# Recommender Systems 2020/21

### Practice - Implicit Alternating Least Squares

See:
Y. Hu, Y. Koren and C. Volinsky, Collaborative filtering for implicit feedback datasets, ICDM 2008.
http://citeseerx.ist.psu.edu/viewdoc/download?doi=10.1.1.167.5120&rep=rep1&type=pdf

R. Pan et al., One-class collaborative filtering, ICDM 2008.
http://citeseerx.ist.psu.edu/viewdoc/download?doi=10.1.1.306.4684&rep=rep1&type=pdf

Factorization model for binary feedback.
First, splits the feedback matrix R as the element-wise a Preference matrix P and a Confidence matrix C.
Then computes the decomposition of them into the dot product of two matrices X and Y of latent factors.
X represent the user latent factors, Y the item latent factors.
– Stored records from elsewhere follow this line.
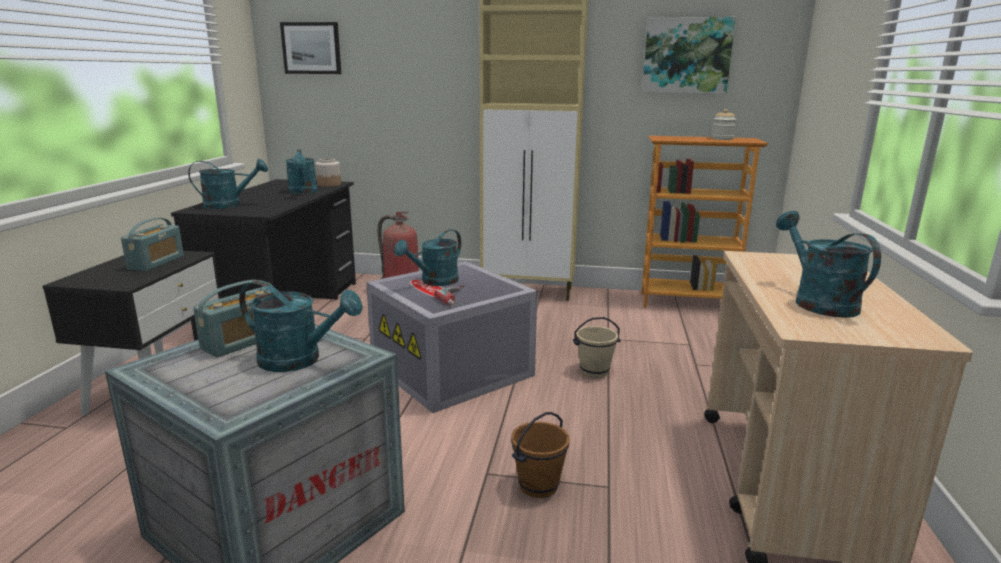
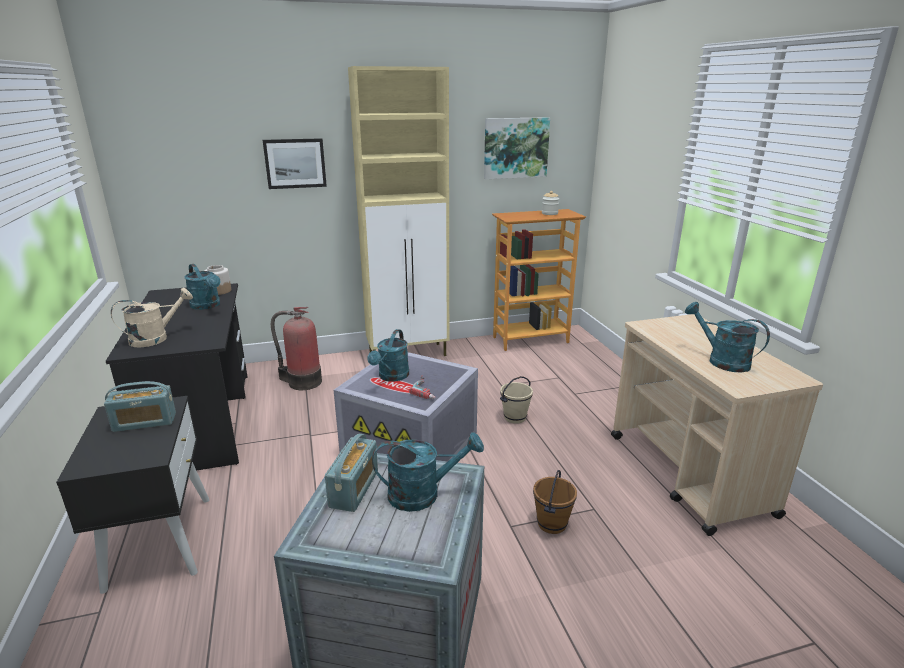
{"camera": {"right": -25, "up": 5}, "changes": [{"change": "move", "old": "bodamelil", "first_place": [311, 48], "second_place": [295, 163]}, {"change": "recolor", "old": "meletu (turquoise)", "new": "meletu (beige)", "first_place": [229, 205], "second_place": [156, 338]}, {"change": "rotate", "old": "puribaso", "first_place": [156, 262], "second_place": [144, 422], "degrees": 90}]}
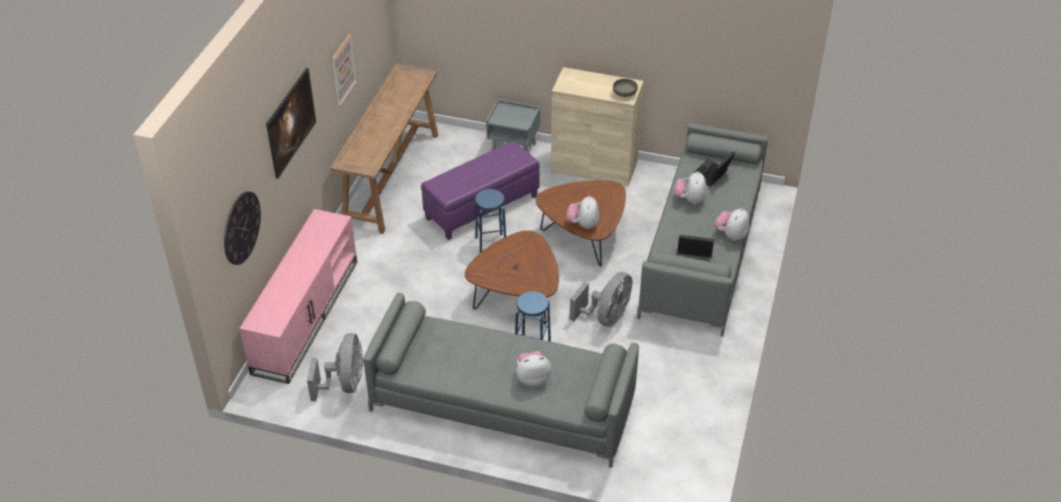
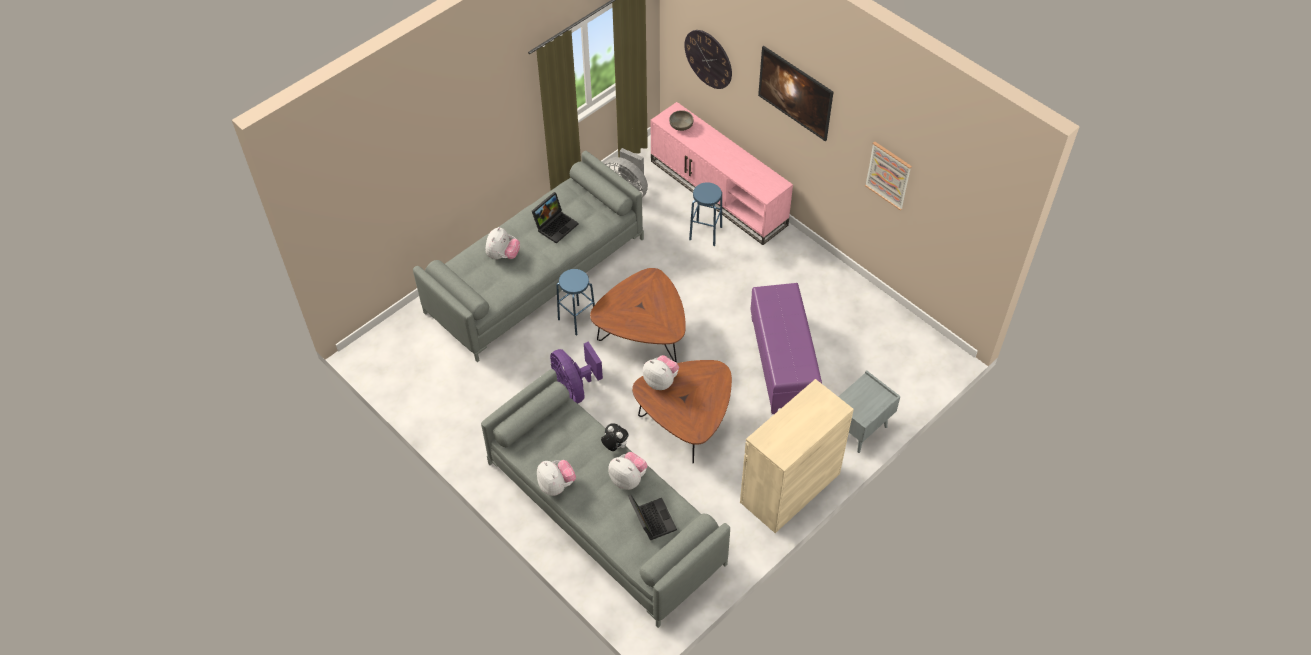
{"camera": {"right": 120, "up": 10}, "changes": [{"change": "delete", "old": "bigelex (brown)", "first_place": [392, 177]}, {"change": "insert", "new": "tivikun", "second_place": [614, 446]}, {"change": "move", "old": "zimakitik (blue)", "first_place": [491, 244], "second_place": [705, 233]}, {"change": "move", "old": "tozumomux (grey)", "first_place": [624, 93], "second_place": [681, 126]}, {"change": "move", "old": "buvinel", "first_place": [694, 249], "second_place": [556, 225]}, {"change": "recolor", "old": "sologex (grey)", "new": "sologex (purple)", "first_place": [606, 317], "second_place": [574, 388]}]}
The model is learned by solving the following regularized Least-squares objective function with Stochastic Gradient Descent
    
$$\frac{1}{2}\sum_{i,j}{c_{ij}\left(p_{ij}-x_i^T y_j\right) + \lambda\left(\sum_{i}{||x_i||^2} + \sum_{j}{||y_j||^2}\right)}$$


In [1]:
import time
import numpy as np

In [2]:
from Notebooks_utils.data_splitter import train_test_holdout
from Data_manager.Movielens.Movielens10MReader import Movielens10MReader

data_reader = Movielens10MReader()
data_loaded = data_reader.load_data()

URM_all = data_loaded.get_URM_all()

URM_train, URM_test = train_test_holdout(URM_all, train_perc = 0.8)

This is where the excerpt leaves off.